> _Work to be completed_
Search the records for the word "pixels" and pick out every line that has it.

(Data extracted from a collection)
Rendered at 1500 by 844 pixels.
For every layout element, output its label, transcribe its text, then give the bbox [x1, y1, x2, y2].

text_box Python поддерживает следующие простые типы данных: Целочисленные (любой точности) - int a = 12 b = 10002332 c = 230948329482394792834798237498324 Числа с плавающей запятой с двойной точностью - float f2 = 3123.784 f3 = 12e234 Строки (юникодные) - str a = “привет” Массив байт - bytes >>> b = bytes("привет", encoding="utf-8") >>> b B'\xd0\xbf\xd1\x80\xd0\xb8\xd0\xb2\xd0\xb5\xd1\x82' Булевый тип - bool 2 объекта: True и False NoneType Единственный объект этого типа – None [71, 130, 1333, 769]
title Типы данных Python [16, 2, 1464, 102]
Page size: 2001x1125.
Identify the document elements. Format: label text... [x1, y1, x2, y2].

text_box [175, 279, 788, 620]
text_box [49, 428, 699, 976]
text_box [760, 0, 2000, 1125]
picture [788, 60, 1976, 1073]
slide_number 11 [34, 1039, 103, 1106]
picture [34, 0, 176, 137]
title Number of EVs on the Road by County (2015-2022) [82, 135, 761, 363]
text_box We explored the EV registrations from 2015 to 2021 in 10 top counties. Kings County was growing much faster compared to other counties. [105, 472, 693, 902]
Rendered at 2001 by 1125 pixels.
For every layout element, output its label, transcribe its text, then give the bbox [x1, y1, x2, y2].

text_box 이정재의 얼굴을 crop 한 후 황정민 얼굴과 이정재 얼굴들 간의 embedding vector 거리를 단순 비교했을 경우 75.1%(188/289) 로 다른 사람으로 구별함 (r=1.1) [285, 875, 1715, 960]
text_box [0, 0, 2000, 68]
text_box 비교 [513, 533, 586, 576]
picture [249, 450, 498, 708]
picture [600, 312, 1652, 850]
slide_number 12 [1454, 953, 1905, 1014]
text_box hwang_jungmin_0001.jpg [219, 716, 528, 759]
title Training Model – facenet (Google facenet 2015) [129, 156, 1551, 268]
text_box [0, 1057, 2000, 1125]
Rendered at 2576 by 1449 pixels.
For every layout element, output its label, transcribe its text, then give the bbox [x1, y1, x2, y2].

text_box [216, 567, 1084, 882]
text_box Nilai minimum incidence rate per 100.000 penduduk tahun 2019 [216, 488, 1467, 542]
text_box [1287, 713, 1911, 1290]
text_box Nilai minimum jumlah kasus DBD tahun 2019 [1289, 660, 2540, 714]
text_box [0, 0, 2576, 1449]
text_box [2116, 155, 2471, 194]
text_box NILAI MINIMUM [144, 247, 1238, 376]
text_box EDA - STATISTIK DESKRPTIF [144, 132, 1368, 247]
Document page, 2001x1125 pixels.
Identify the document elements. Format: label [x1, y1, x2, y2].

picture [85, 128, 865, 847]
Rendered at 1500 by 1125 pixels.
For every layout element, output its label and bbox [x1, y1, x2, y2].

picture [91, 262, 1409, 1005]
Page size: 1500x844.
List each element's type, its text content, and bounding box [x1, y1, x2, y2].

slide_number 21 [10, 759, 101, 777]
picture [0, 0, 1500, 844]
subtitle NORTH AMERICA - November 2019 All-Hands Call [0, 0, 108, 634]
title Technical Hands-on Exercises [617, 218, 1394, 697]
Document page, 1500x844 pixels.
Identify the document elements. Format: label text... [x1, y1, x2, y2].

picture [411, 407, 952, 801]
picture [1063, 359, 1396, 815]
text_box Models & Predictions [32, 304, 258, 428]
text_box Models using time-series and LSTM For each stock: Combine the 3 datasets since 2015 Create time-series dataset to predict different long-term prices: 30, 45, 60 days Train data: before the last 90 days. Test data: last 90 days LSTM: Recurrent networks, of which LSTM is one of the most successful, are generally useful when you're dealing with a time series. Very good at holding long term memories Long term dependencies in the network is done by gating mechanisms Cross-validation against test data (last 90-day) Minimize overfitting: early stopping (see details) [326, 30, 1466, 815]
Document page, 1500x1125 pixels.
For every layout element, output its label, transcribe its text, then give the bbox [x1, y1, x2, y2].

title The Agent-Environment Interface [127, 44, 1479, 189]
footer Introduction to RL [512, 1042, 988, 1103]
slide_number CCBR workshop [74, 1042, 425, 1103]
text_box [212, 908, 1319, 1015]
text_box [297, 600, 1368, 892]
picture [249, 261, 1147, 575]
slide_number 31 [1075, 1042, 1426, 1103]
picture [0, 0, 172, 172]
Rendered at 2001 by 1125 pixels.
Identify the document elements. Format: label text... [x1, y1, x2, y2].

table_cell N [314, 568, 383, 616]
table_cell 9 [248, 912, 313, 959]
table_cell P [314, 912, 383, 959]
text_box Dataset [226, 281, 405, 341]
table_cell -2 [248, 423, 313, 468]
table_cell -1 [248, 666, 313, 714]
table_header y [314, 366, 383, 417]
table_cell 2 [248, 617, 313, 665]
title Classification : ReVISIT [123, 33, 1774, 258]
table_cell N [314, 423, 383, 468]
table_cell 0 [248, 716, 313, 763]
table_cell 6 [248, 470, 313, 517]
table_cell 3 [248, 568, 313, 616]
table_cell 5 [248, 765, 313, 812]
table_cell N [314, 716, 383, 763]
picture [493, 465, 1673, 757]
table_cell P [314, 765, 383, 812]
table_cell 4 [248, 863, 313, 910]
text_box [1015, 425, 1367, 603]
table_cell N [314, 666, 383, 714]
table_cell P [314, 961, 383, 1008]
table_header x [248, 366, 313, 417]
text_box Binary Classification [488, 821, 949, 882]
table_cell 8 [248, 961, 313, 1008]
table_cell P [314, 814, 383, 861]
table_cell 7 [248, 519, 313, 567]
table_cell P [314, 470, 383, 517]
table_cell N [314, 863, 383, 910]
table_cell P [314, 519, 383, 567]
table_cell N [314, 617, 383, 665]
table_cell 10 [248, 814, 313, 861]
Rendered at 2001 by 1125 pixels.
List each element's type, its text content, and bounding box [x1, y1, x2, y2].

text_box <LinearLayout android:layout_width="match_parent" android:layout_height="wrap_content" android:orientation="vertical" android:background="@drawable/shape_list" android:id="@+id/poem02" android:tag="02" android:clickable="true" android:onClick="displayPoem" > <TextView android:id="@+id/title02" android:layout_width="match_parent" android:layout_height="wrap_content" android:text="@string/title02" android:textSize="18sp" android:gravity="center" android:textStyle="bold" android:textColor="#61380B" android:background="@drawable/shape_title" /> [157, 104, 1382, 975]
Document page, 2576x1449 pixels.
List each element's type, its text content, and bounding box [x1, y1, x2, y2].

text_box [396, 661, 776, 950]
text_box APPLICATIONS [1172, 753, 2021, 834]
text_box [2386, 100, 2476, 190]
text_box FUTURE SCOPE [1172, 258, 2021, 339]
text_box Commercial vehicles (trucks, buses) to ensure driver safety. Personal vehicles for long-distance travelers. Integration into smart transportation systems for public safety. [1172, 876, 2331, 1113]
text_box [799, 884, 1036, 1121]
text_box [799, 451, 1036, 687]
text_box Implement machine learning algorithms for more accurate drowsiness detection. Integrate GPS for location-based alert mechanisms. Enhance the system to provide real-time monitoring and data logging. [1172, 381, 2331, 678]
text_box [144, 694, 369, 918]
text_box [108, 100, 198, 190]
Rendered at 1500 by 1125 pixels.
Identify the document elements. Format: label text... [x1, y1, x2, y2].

> _Solution to the exercise_
Rendered at 1500 by 844 pixels.
Rendered at 2001 by 1125 pixels.
Rendered at 2576 by 1449 pixels.
Document page, 2001x1125 pixels.
Rendered at 1500 by 1125 pixels.
Document page, 1500x844 pixels.
Document page, 1500x1125 pixels.
Rendered at 2001 by 1125 pixels.
Rendered at 2001 by 1125 pixels.
Document page, 2576x1449 pixels.
Rendered at 1500 by 1125 pixels.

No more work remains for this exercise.